Document Type

Article

Publication Date

Summer 2001

Keywords

Air pollution

Disciplines

Environmental Law

Abstract

I argue that the public has a current and continuing interest in the air resource. This commonly held interest requires that where the government has sanctioned the private trading of this asset the government must account for the profits of such trades. In short, it is not the government's property to give away. Ancillary benefits associated with cleaner air do not offset the public's interest in the value of the resource, especially where the regulatory scheme has effectively precluded private action in defense of the resource. This does not discount the government's obligation to protect the resource from predation; it merely suggests that the government's obligation is not exhausted by that effort. The government in those moments is acting both as a trustee and a referee. As a trustee it must protect the basic value of the resource. However, when it acts to alienate the resource to the detriment of other rightful claimants it has a high burden of justification that it must meet. While there has been no generalized public trust obligation imposed on the federal government, the federal government has recognized that it acts in a trustee capacity towards public resources. Yet this recognition can scarcely be enough. The limiting principle buried in that trustee role must arise from independent obligations that ground both claims to democratic legitimacy and protection of property. The law surrounding the evolution of the public trust doctrine suggests the contours of those obligations.
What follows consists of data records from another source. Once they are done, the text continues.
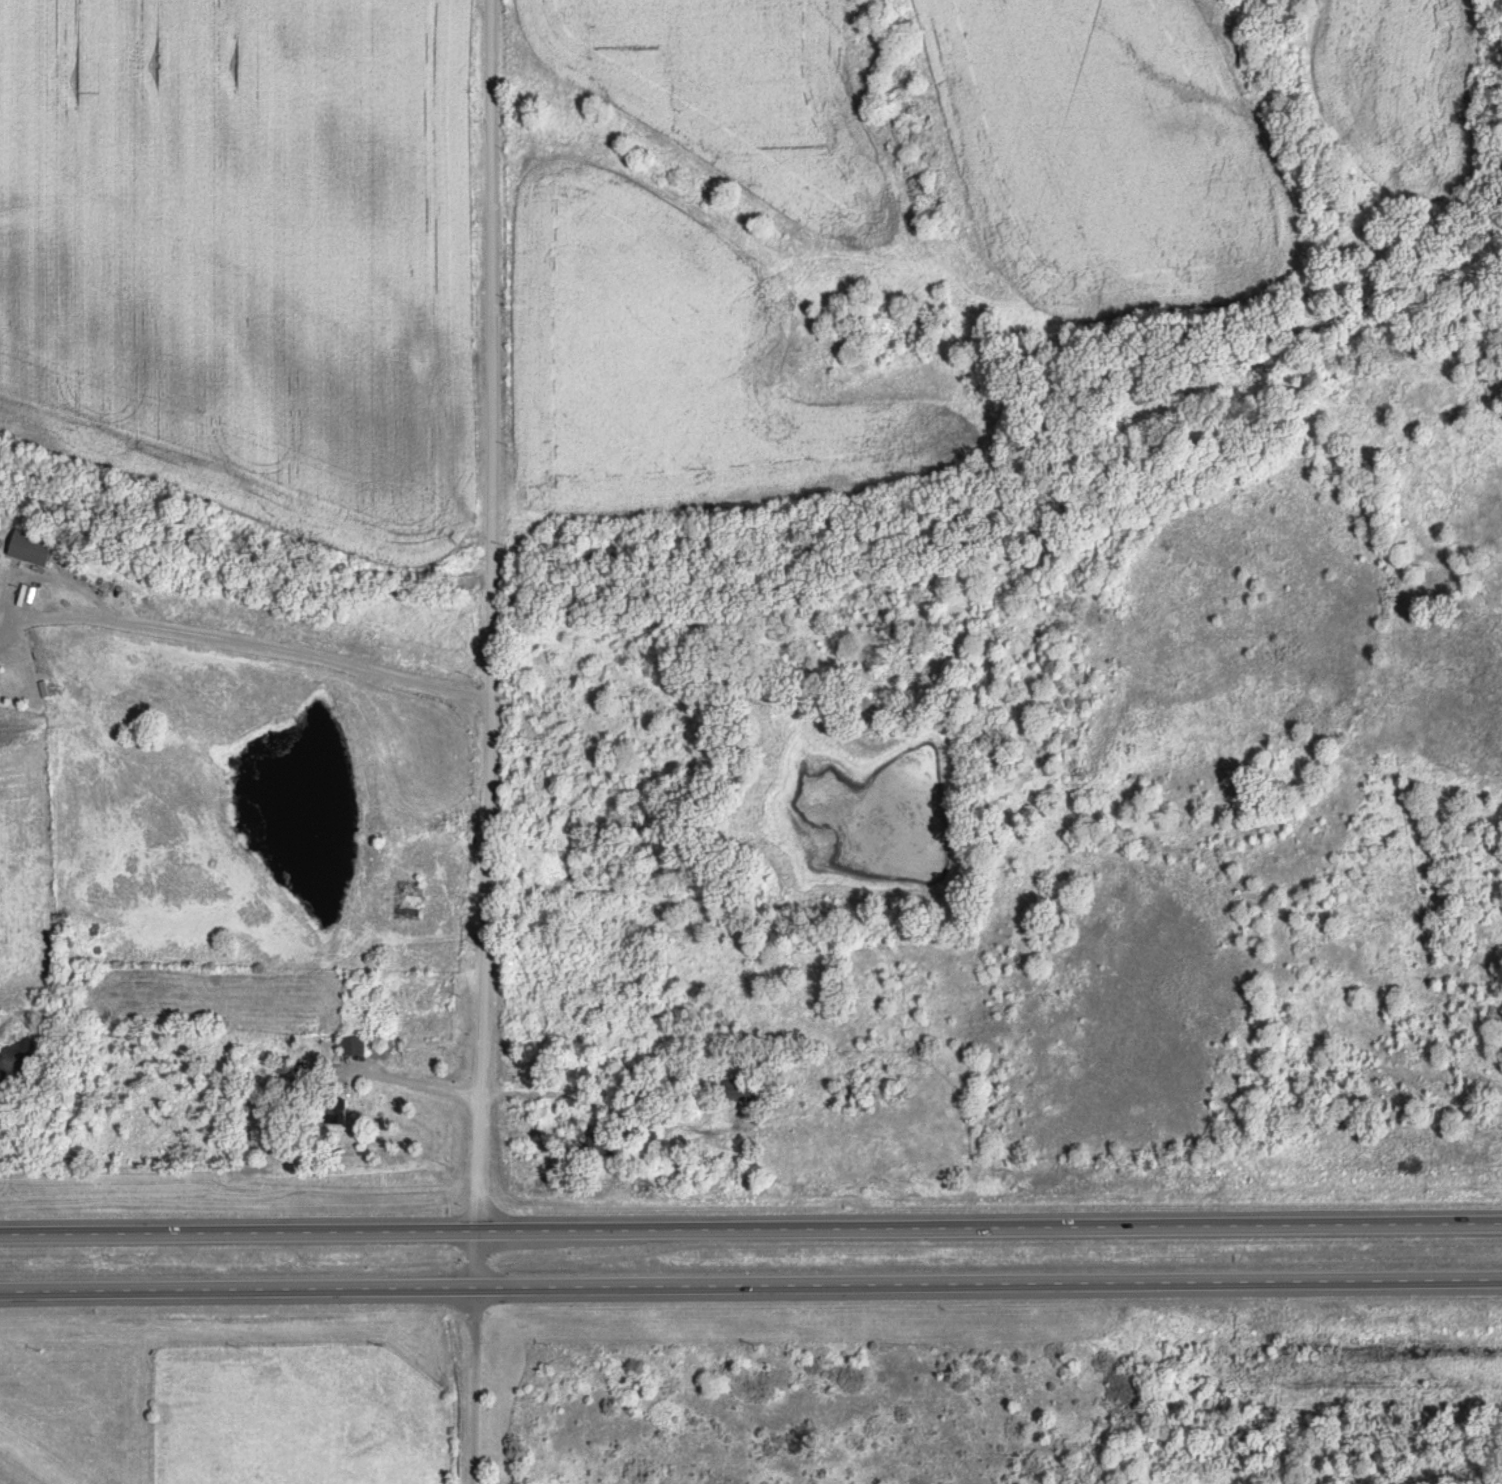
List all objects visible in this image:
building: (28, 547)
road: (493, 742)
building: (404, 899)
building: (350, 1046)
building: (281, 1065)
building: (740, 1091)
building: (332, 1112)
building: (595, 1143)
road: (750, 1228)
road: (750, 1286)

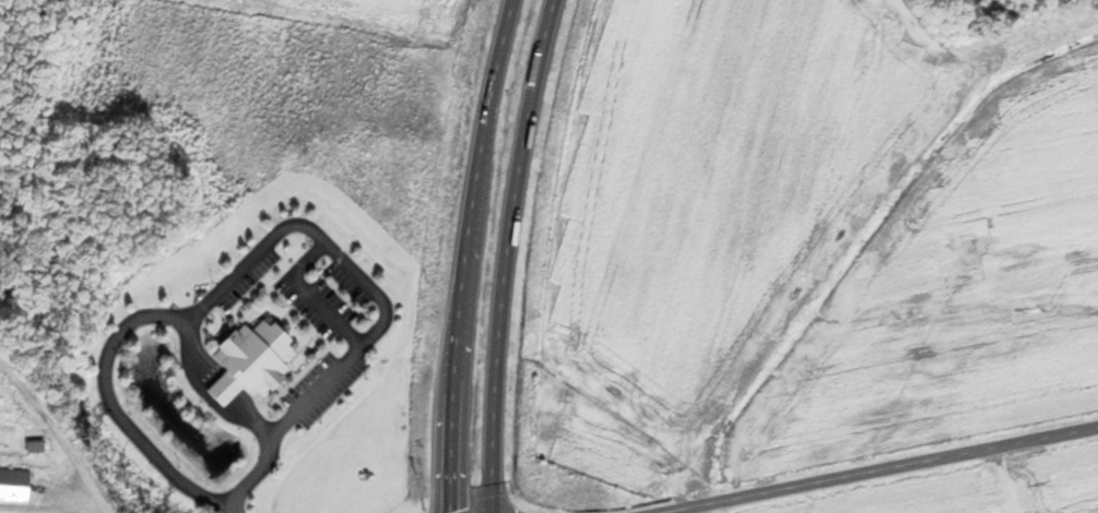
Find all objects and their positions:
road: (466, 254)
road: (505, 254)
building: (242, 363)
road: (58, 434)
building: (30, 448)
road: (878, 469)
building: (13, 486)

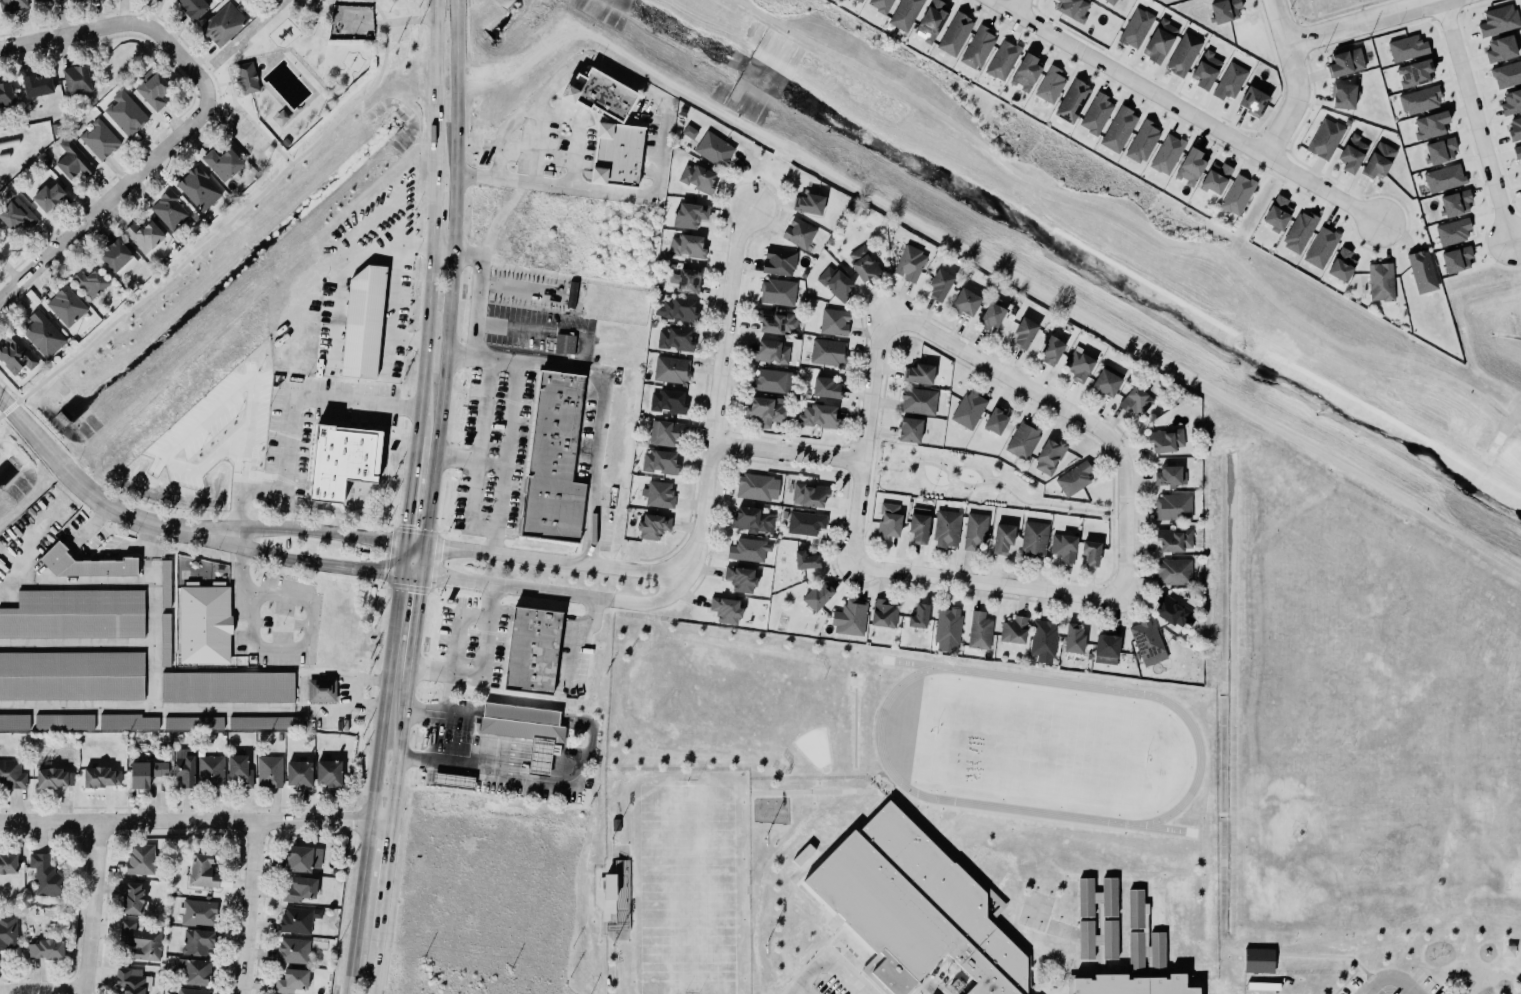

In addition to the property roots of the public claim on the air resource, economic research supports the conclusion that the efficiency gains made by using market mechanisms to reduce pollution also supports the capture by the government of scarcity rents created by the allocation of pollution rights. Put another way, the protection of the property interest of the public that is reduced to tradable pollution rights makes economic sense, as well as being justified by our deeply held normative commitments reflected in property doctrine. Moreover, when the efficiency arguments are combined with arguments rooted in equity claims, some of the benefits of the market mechanisms may be diminished, but other values like our commitments to equality and democratic legitimacy may be strengthened. We have looked at the sky as though it were a common resource free of any substantial public interest other than the protection of its quality. Yet by taking this narrow view we have permitted the government to transfer a substantial public resource to private hands free of charge. It is this failure that I have been arguing against.

Comments

Presented as the Seventh Annual Lloyd K. Garrison Lecture on Environmental Law, this lecture predates the author's affiliation with Cornell Law School.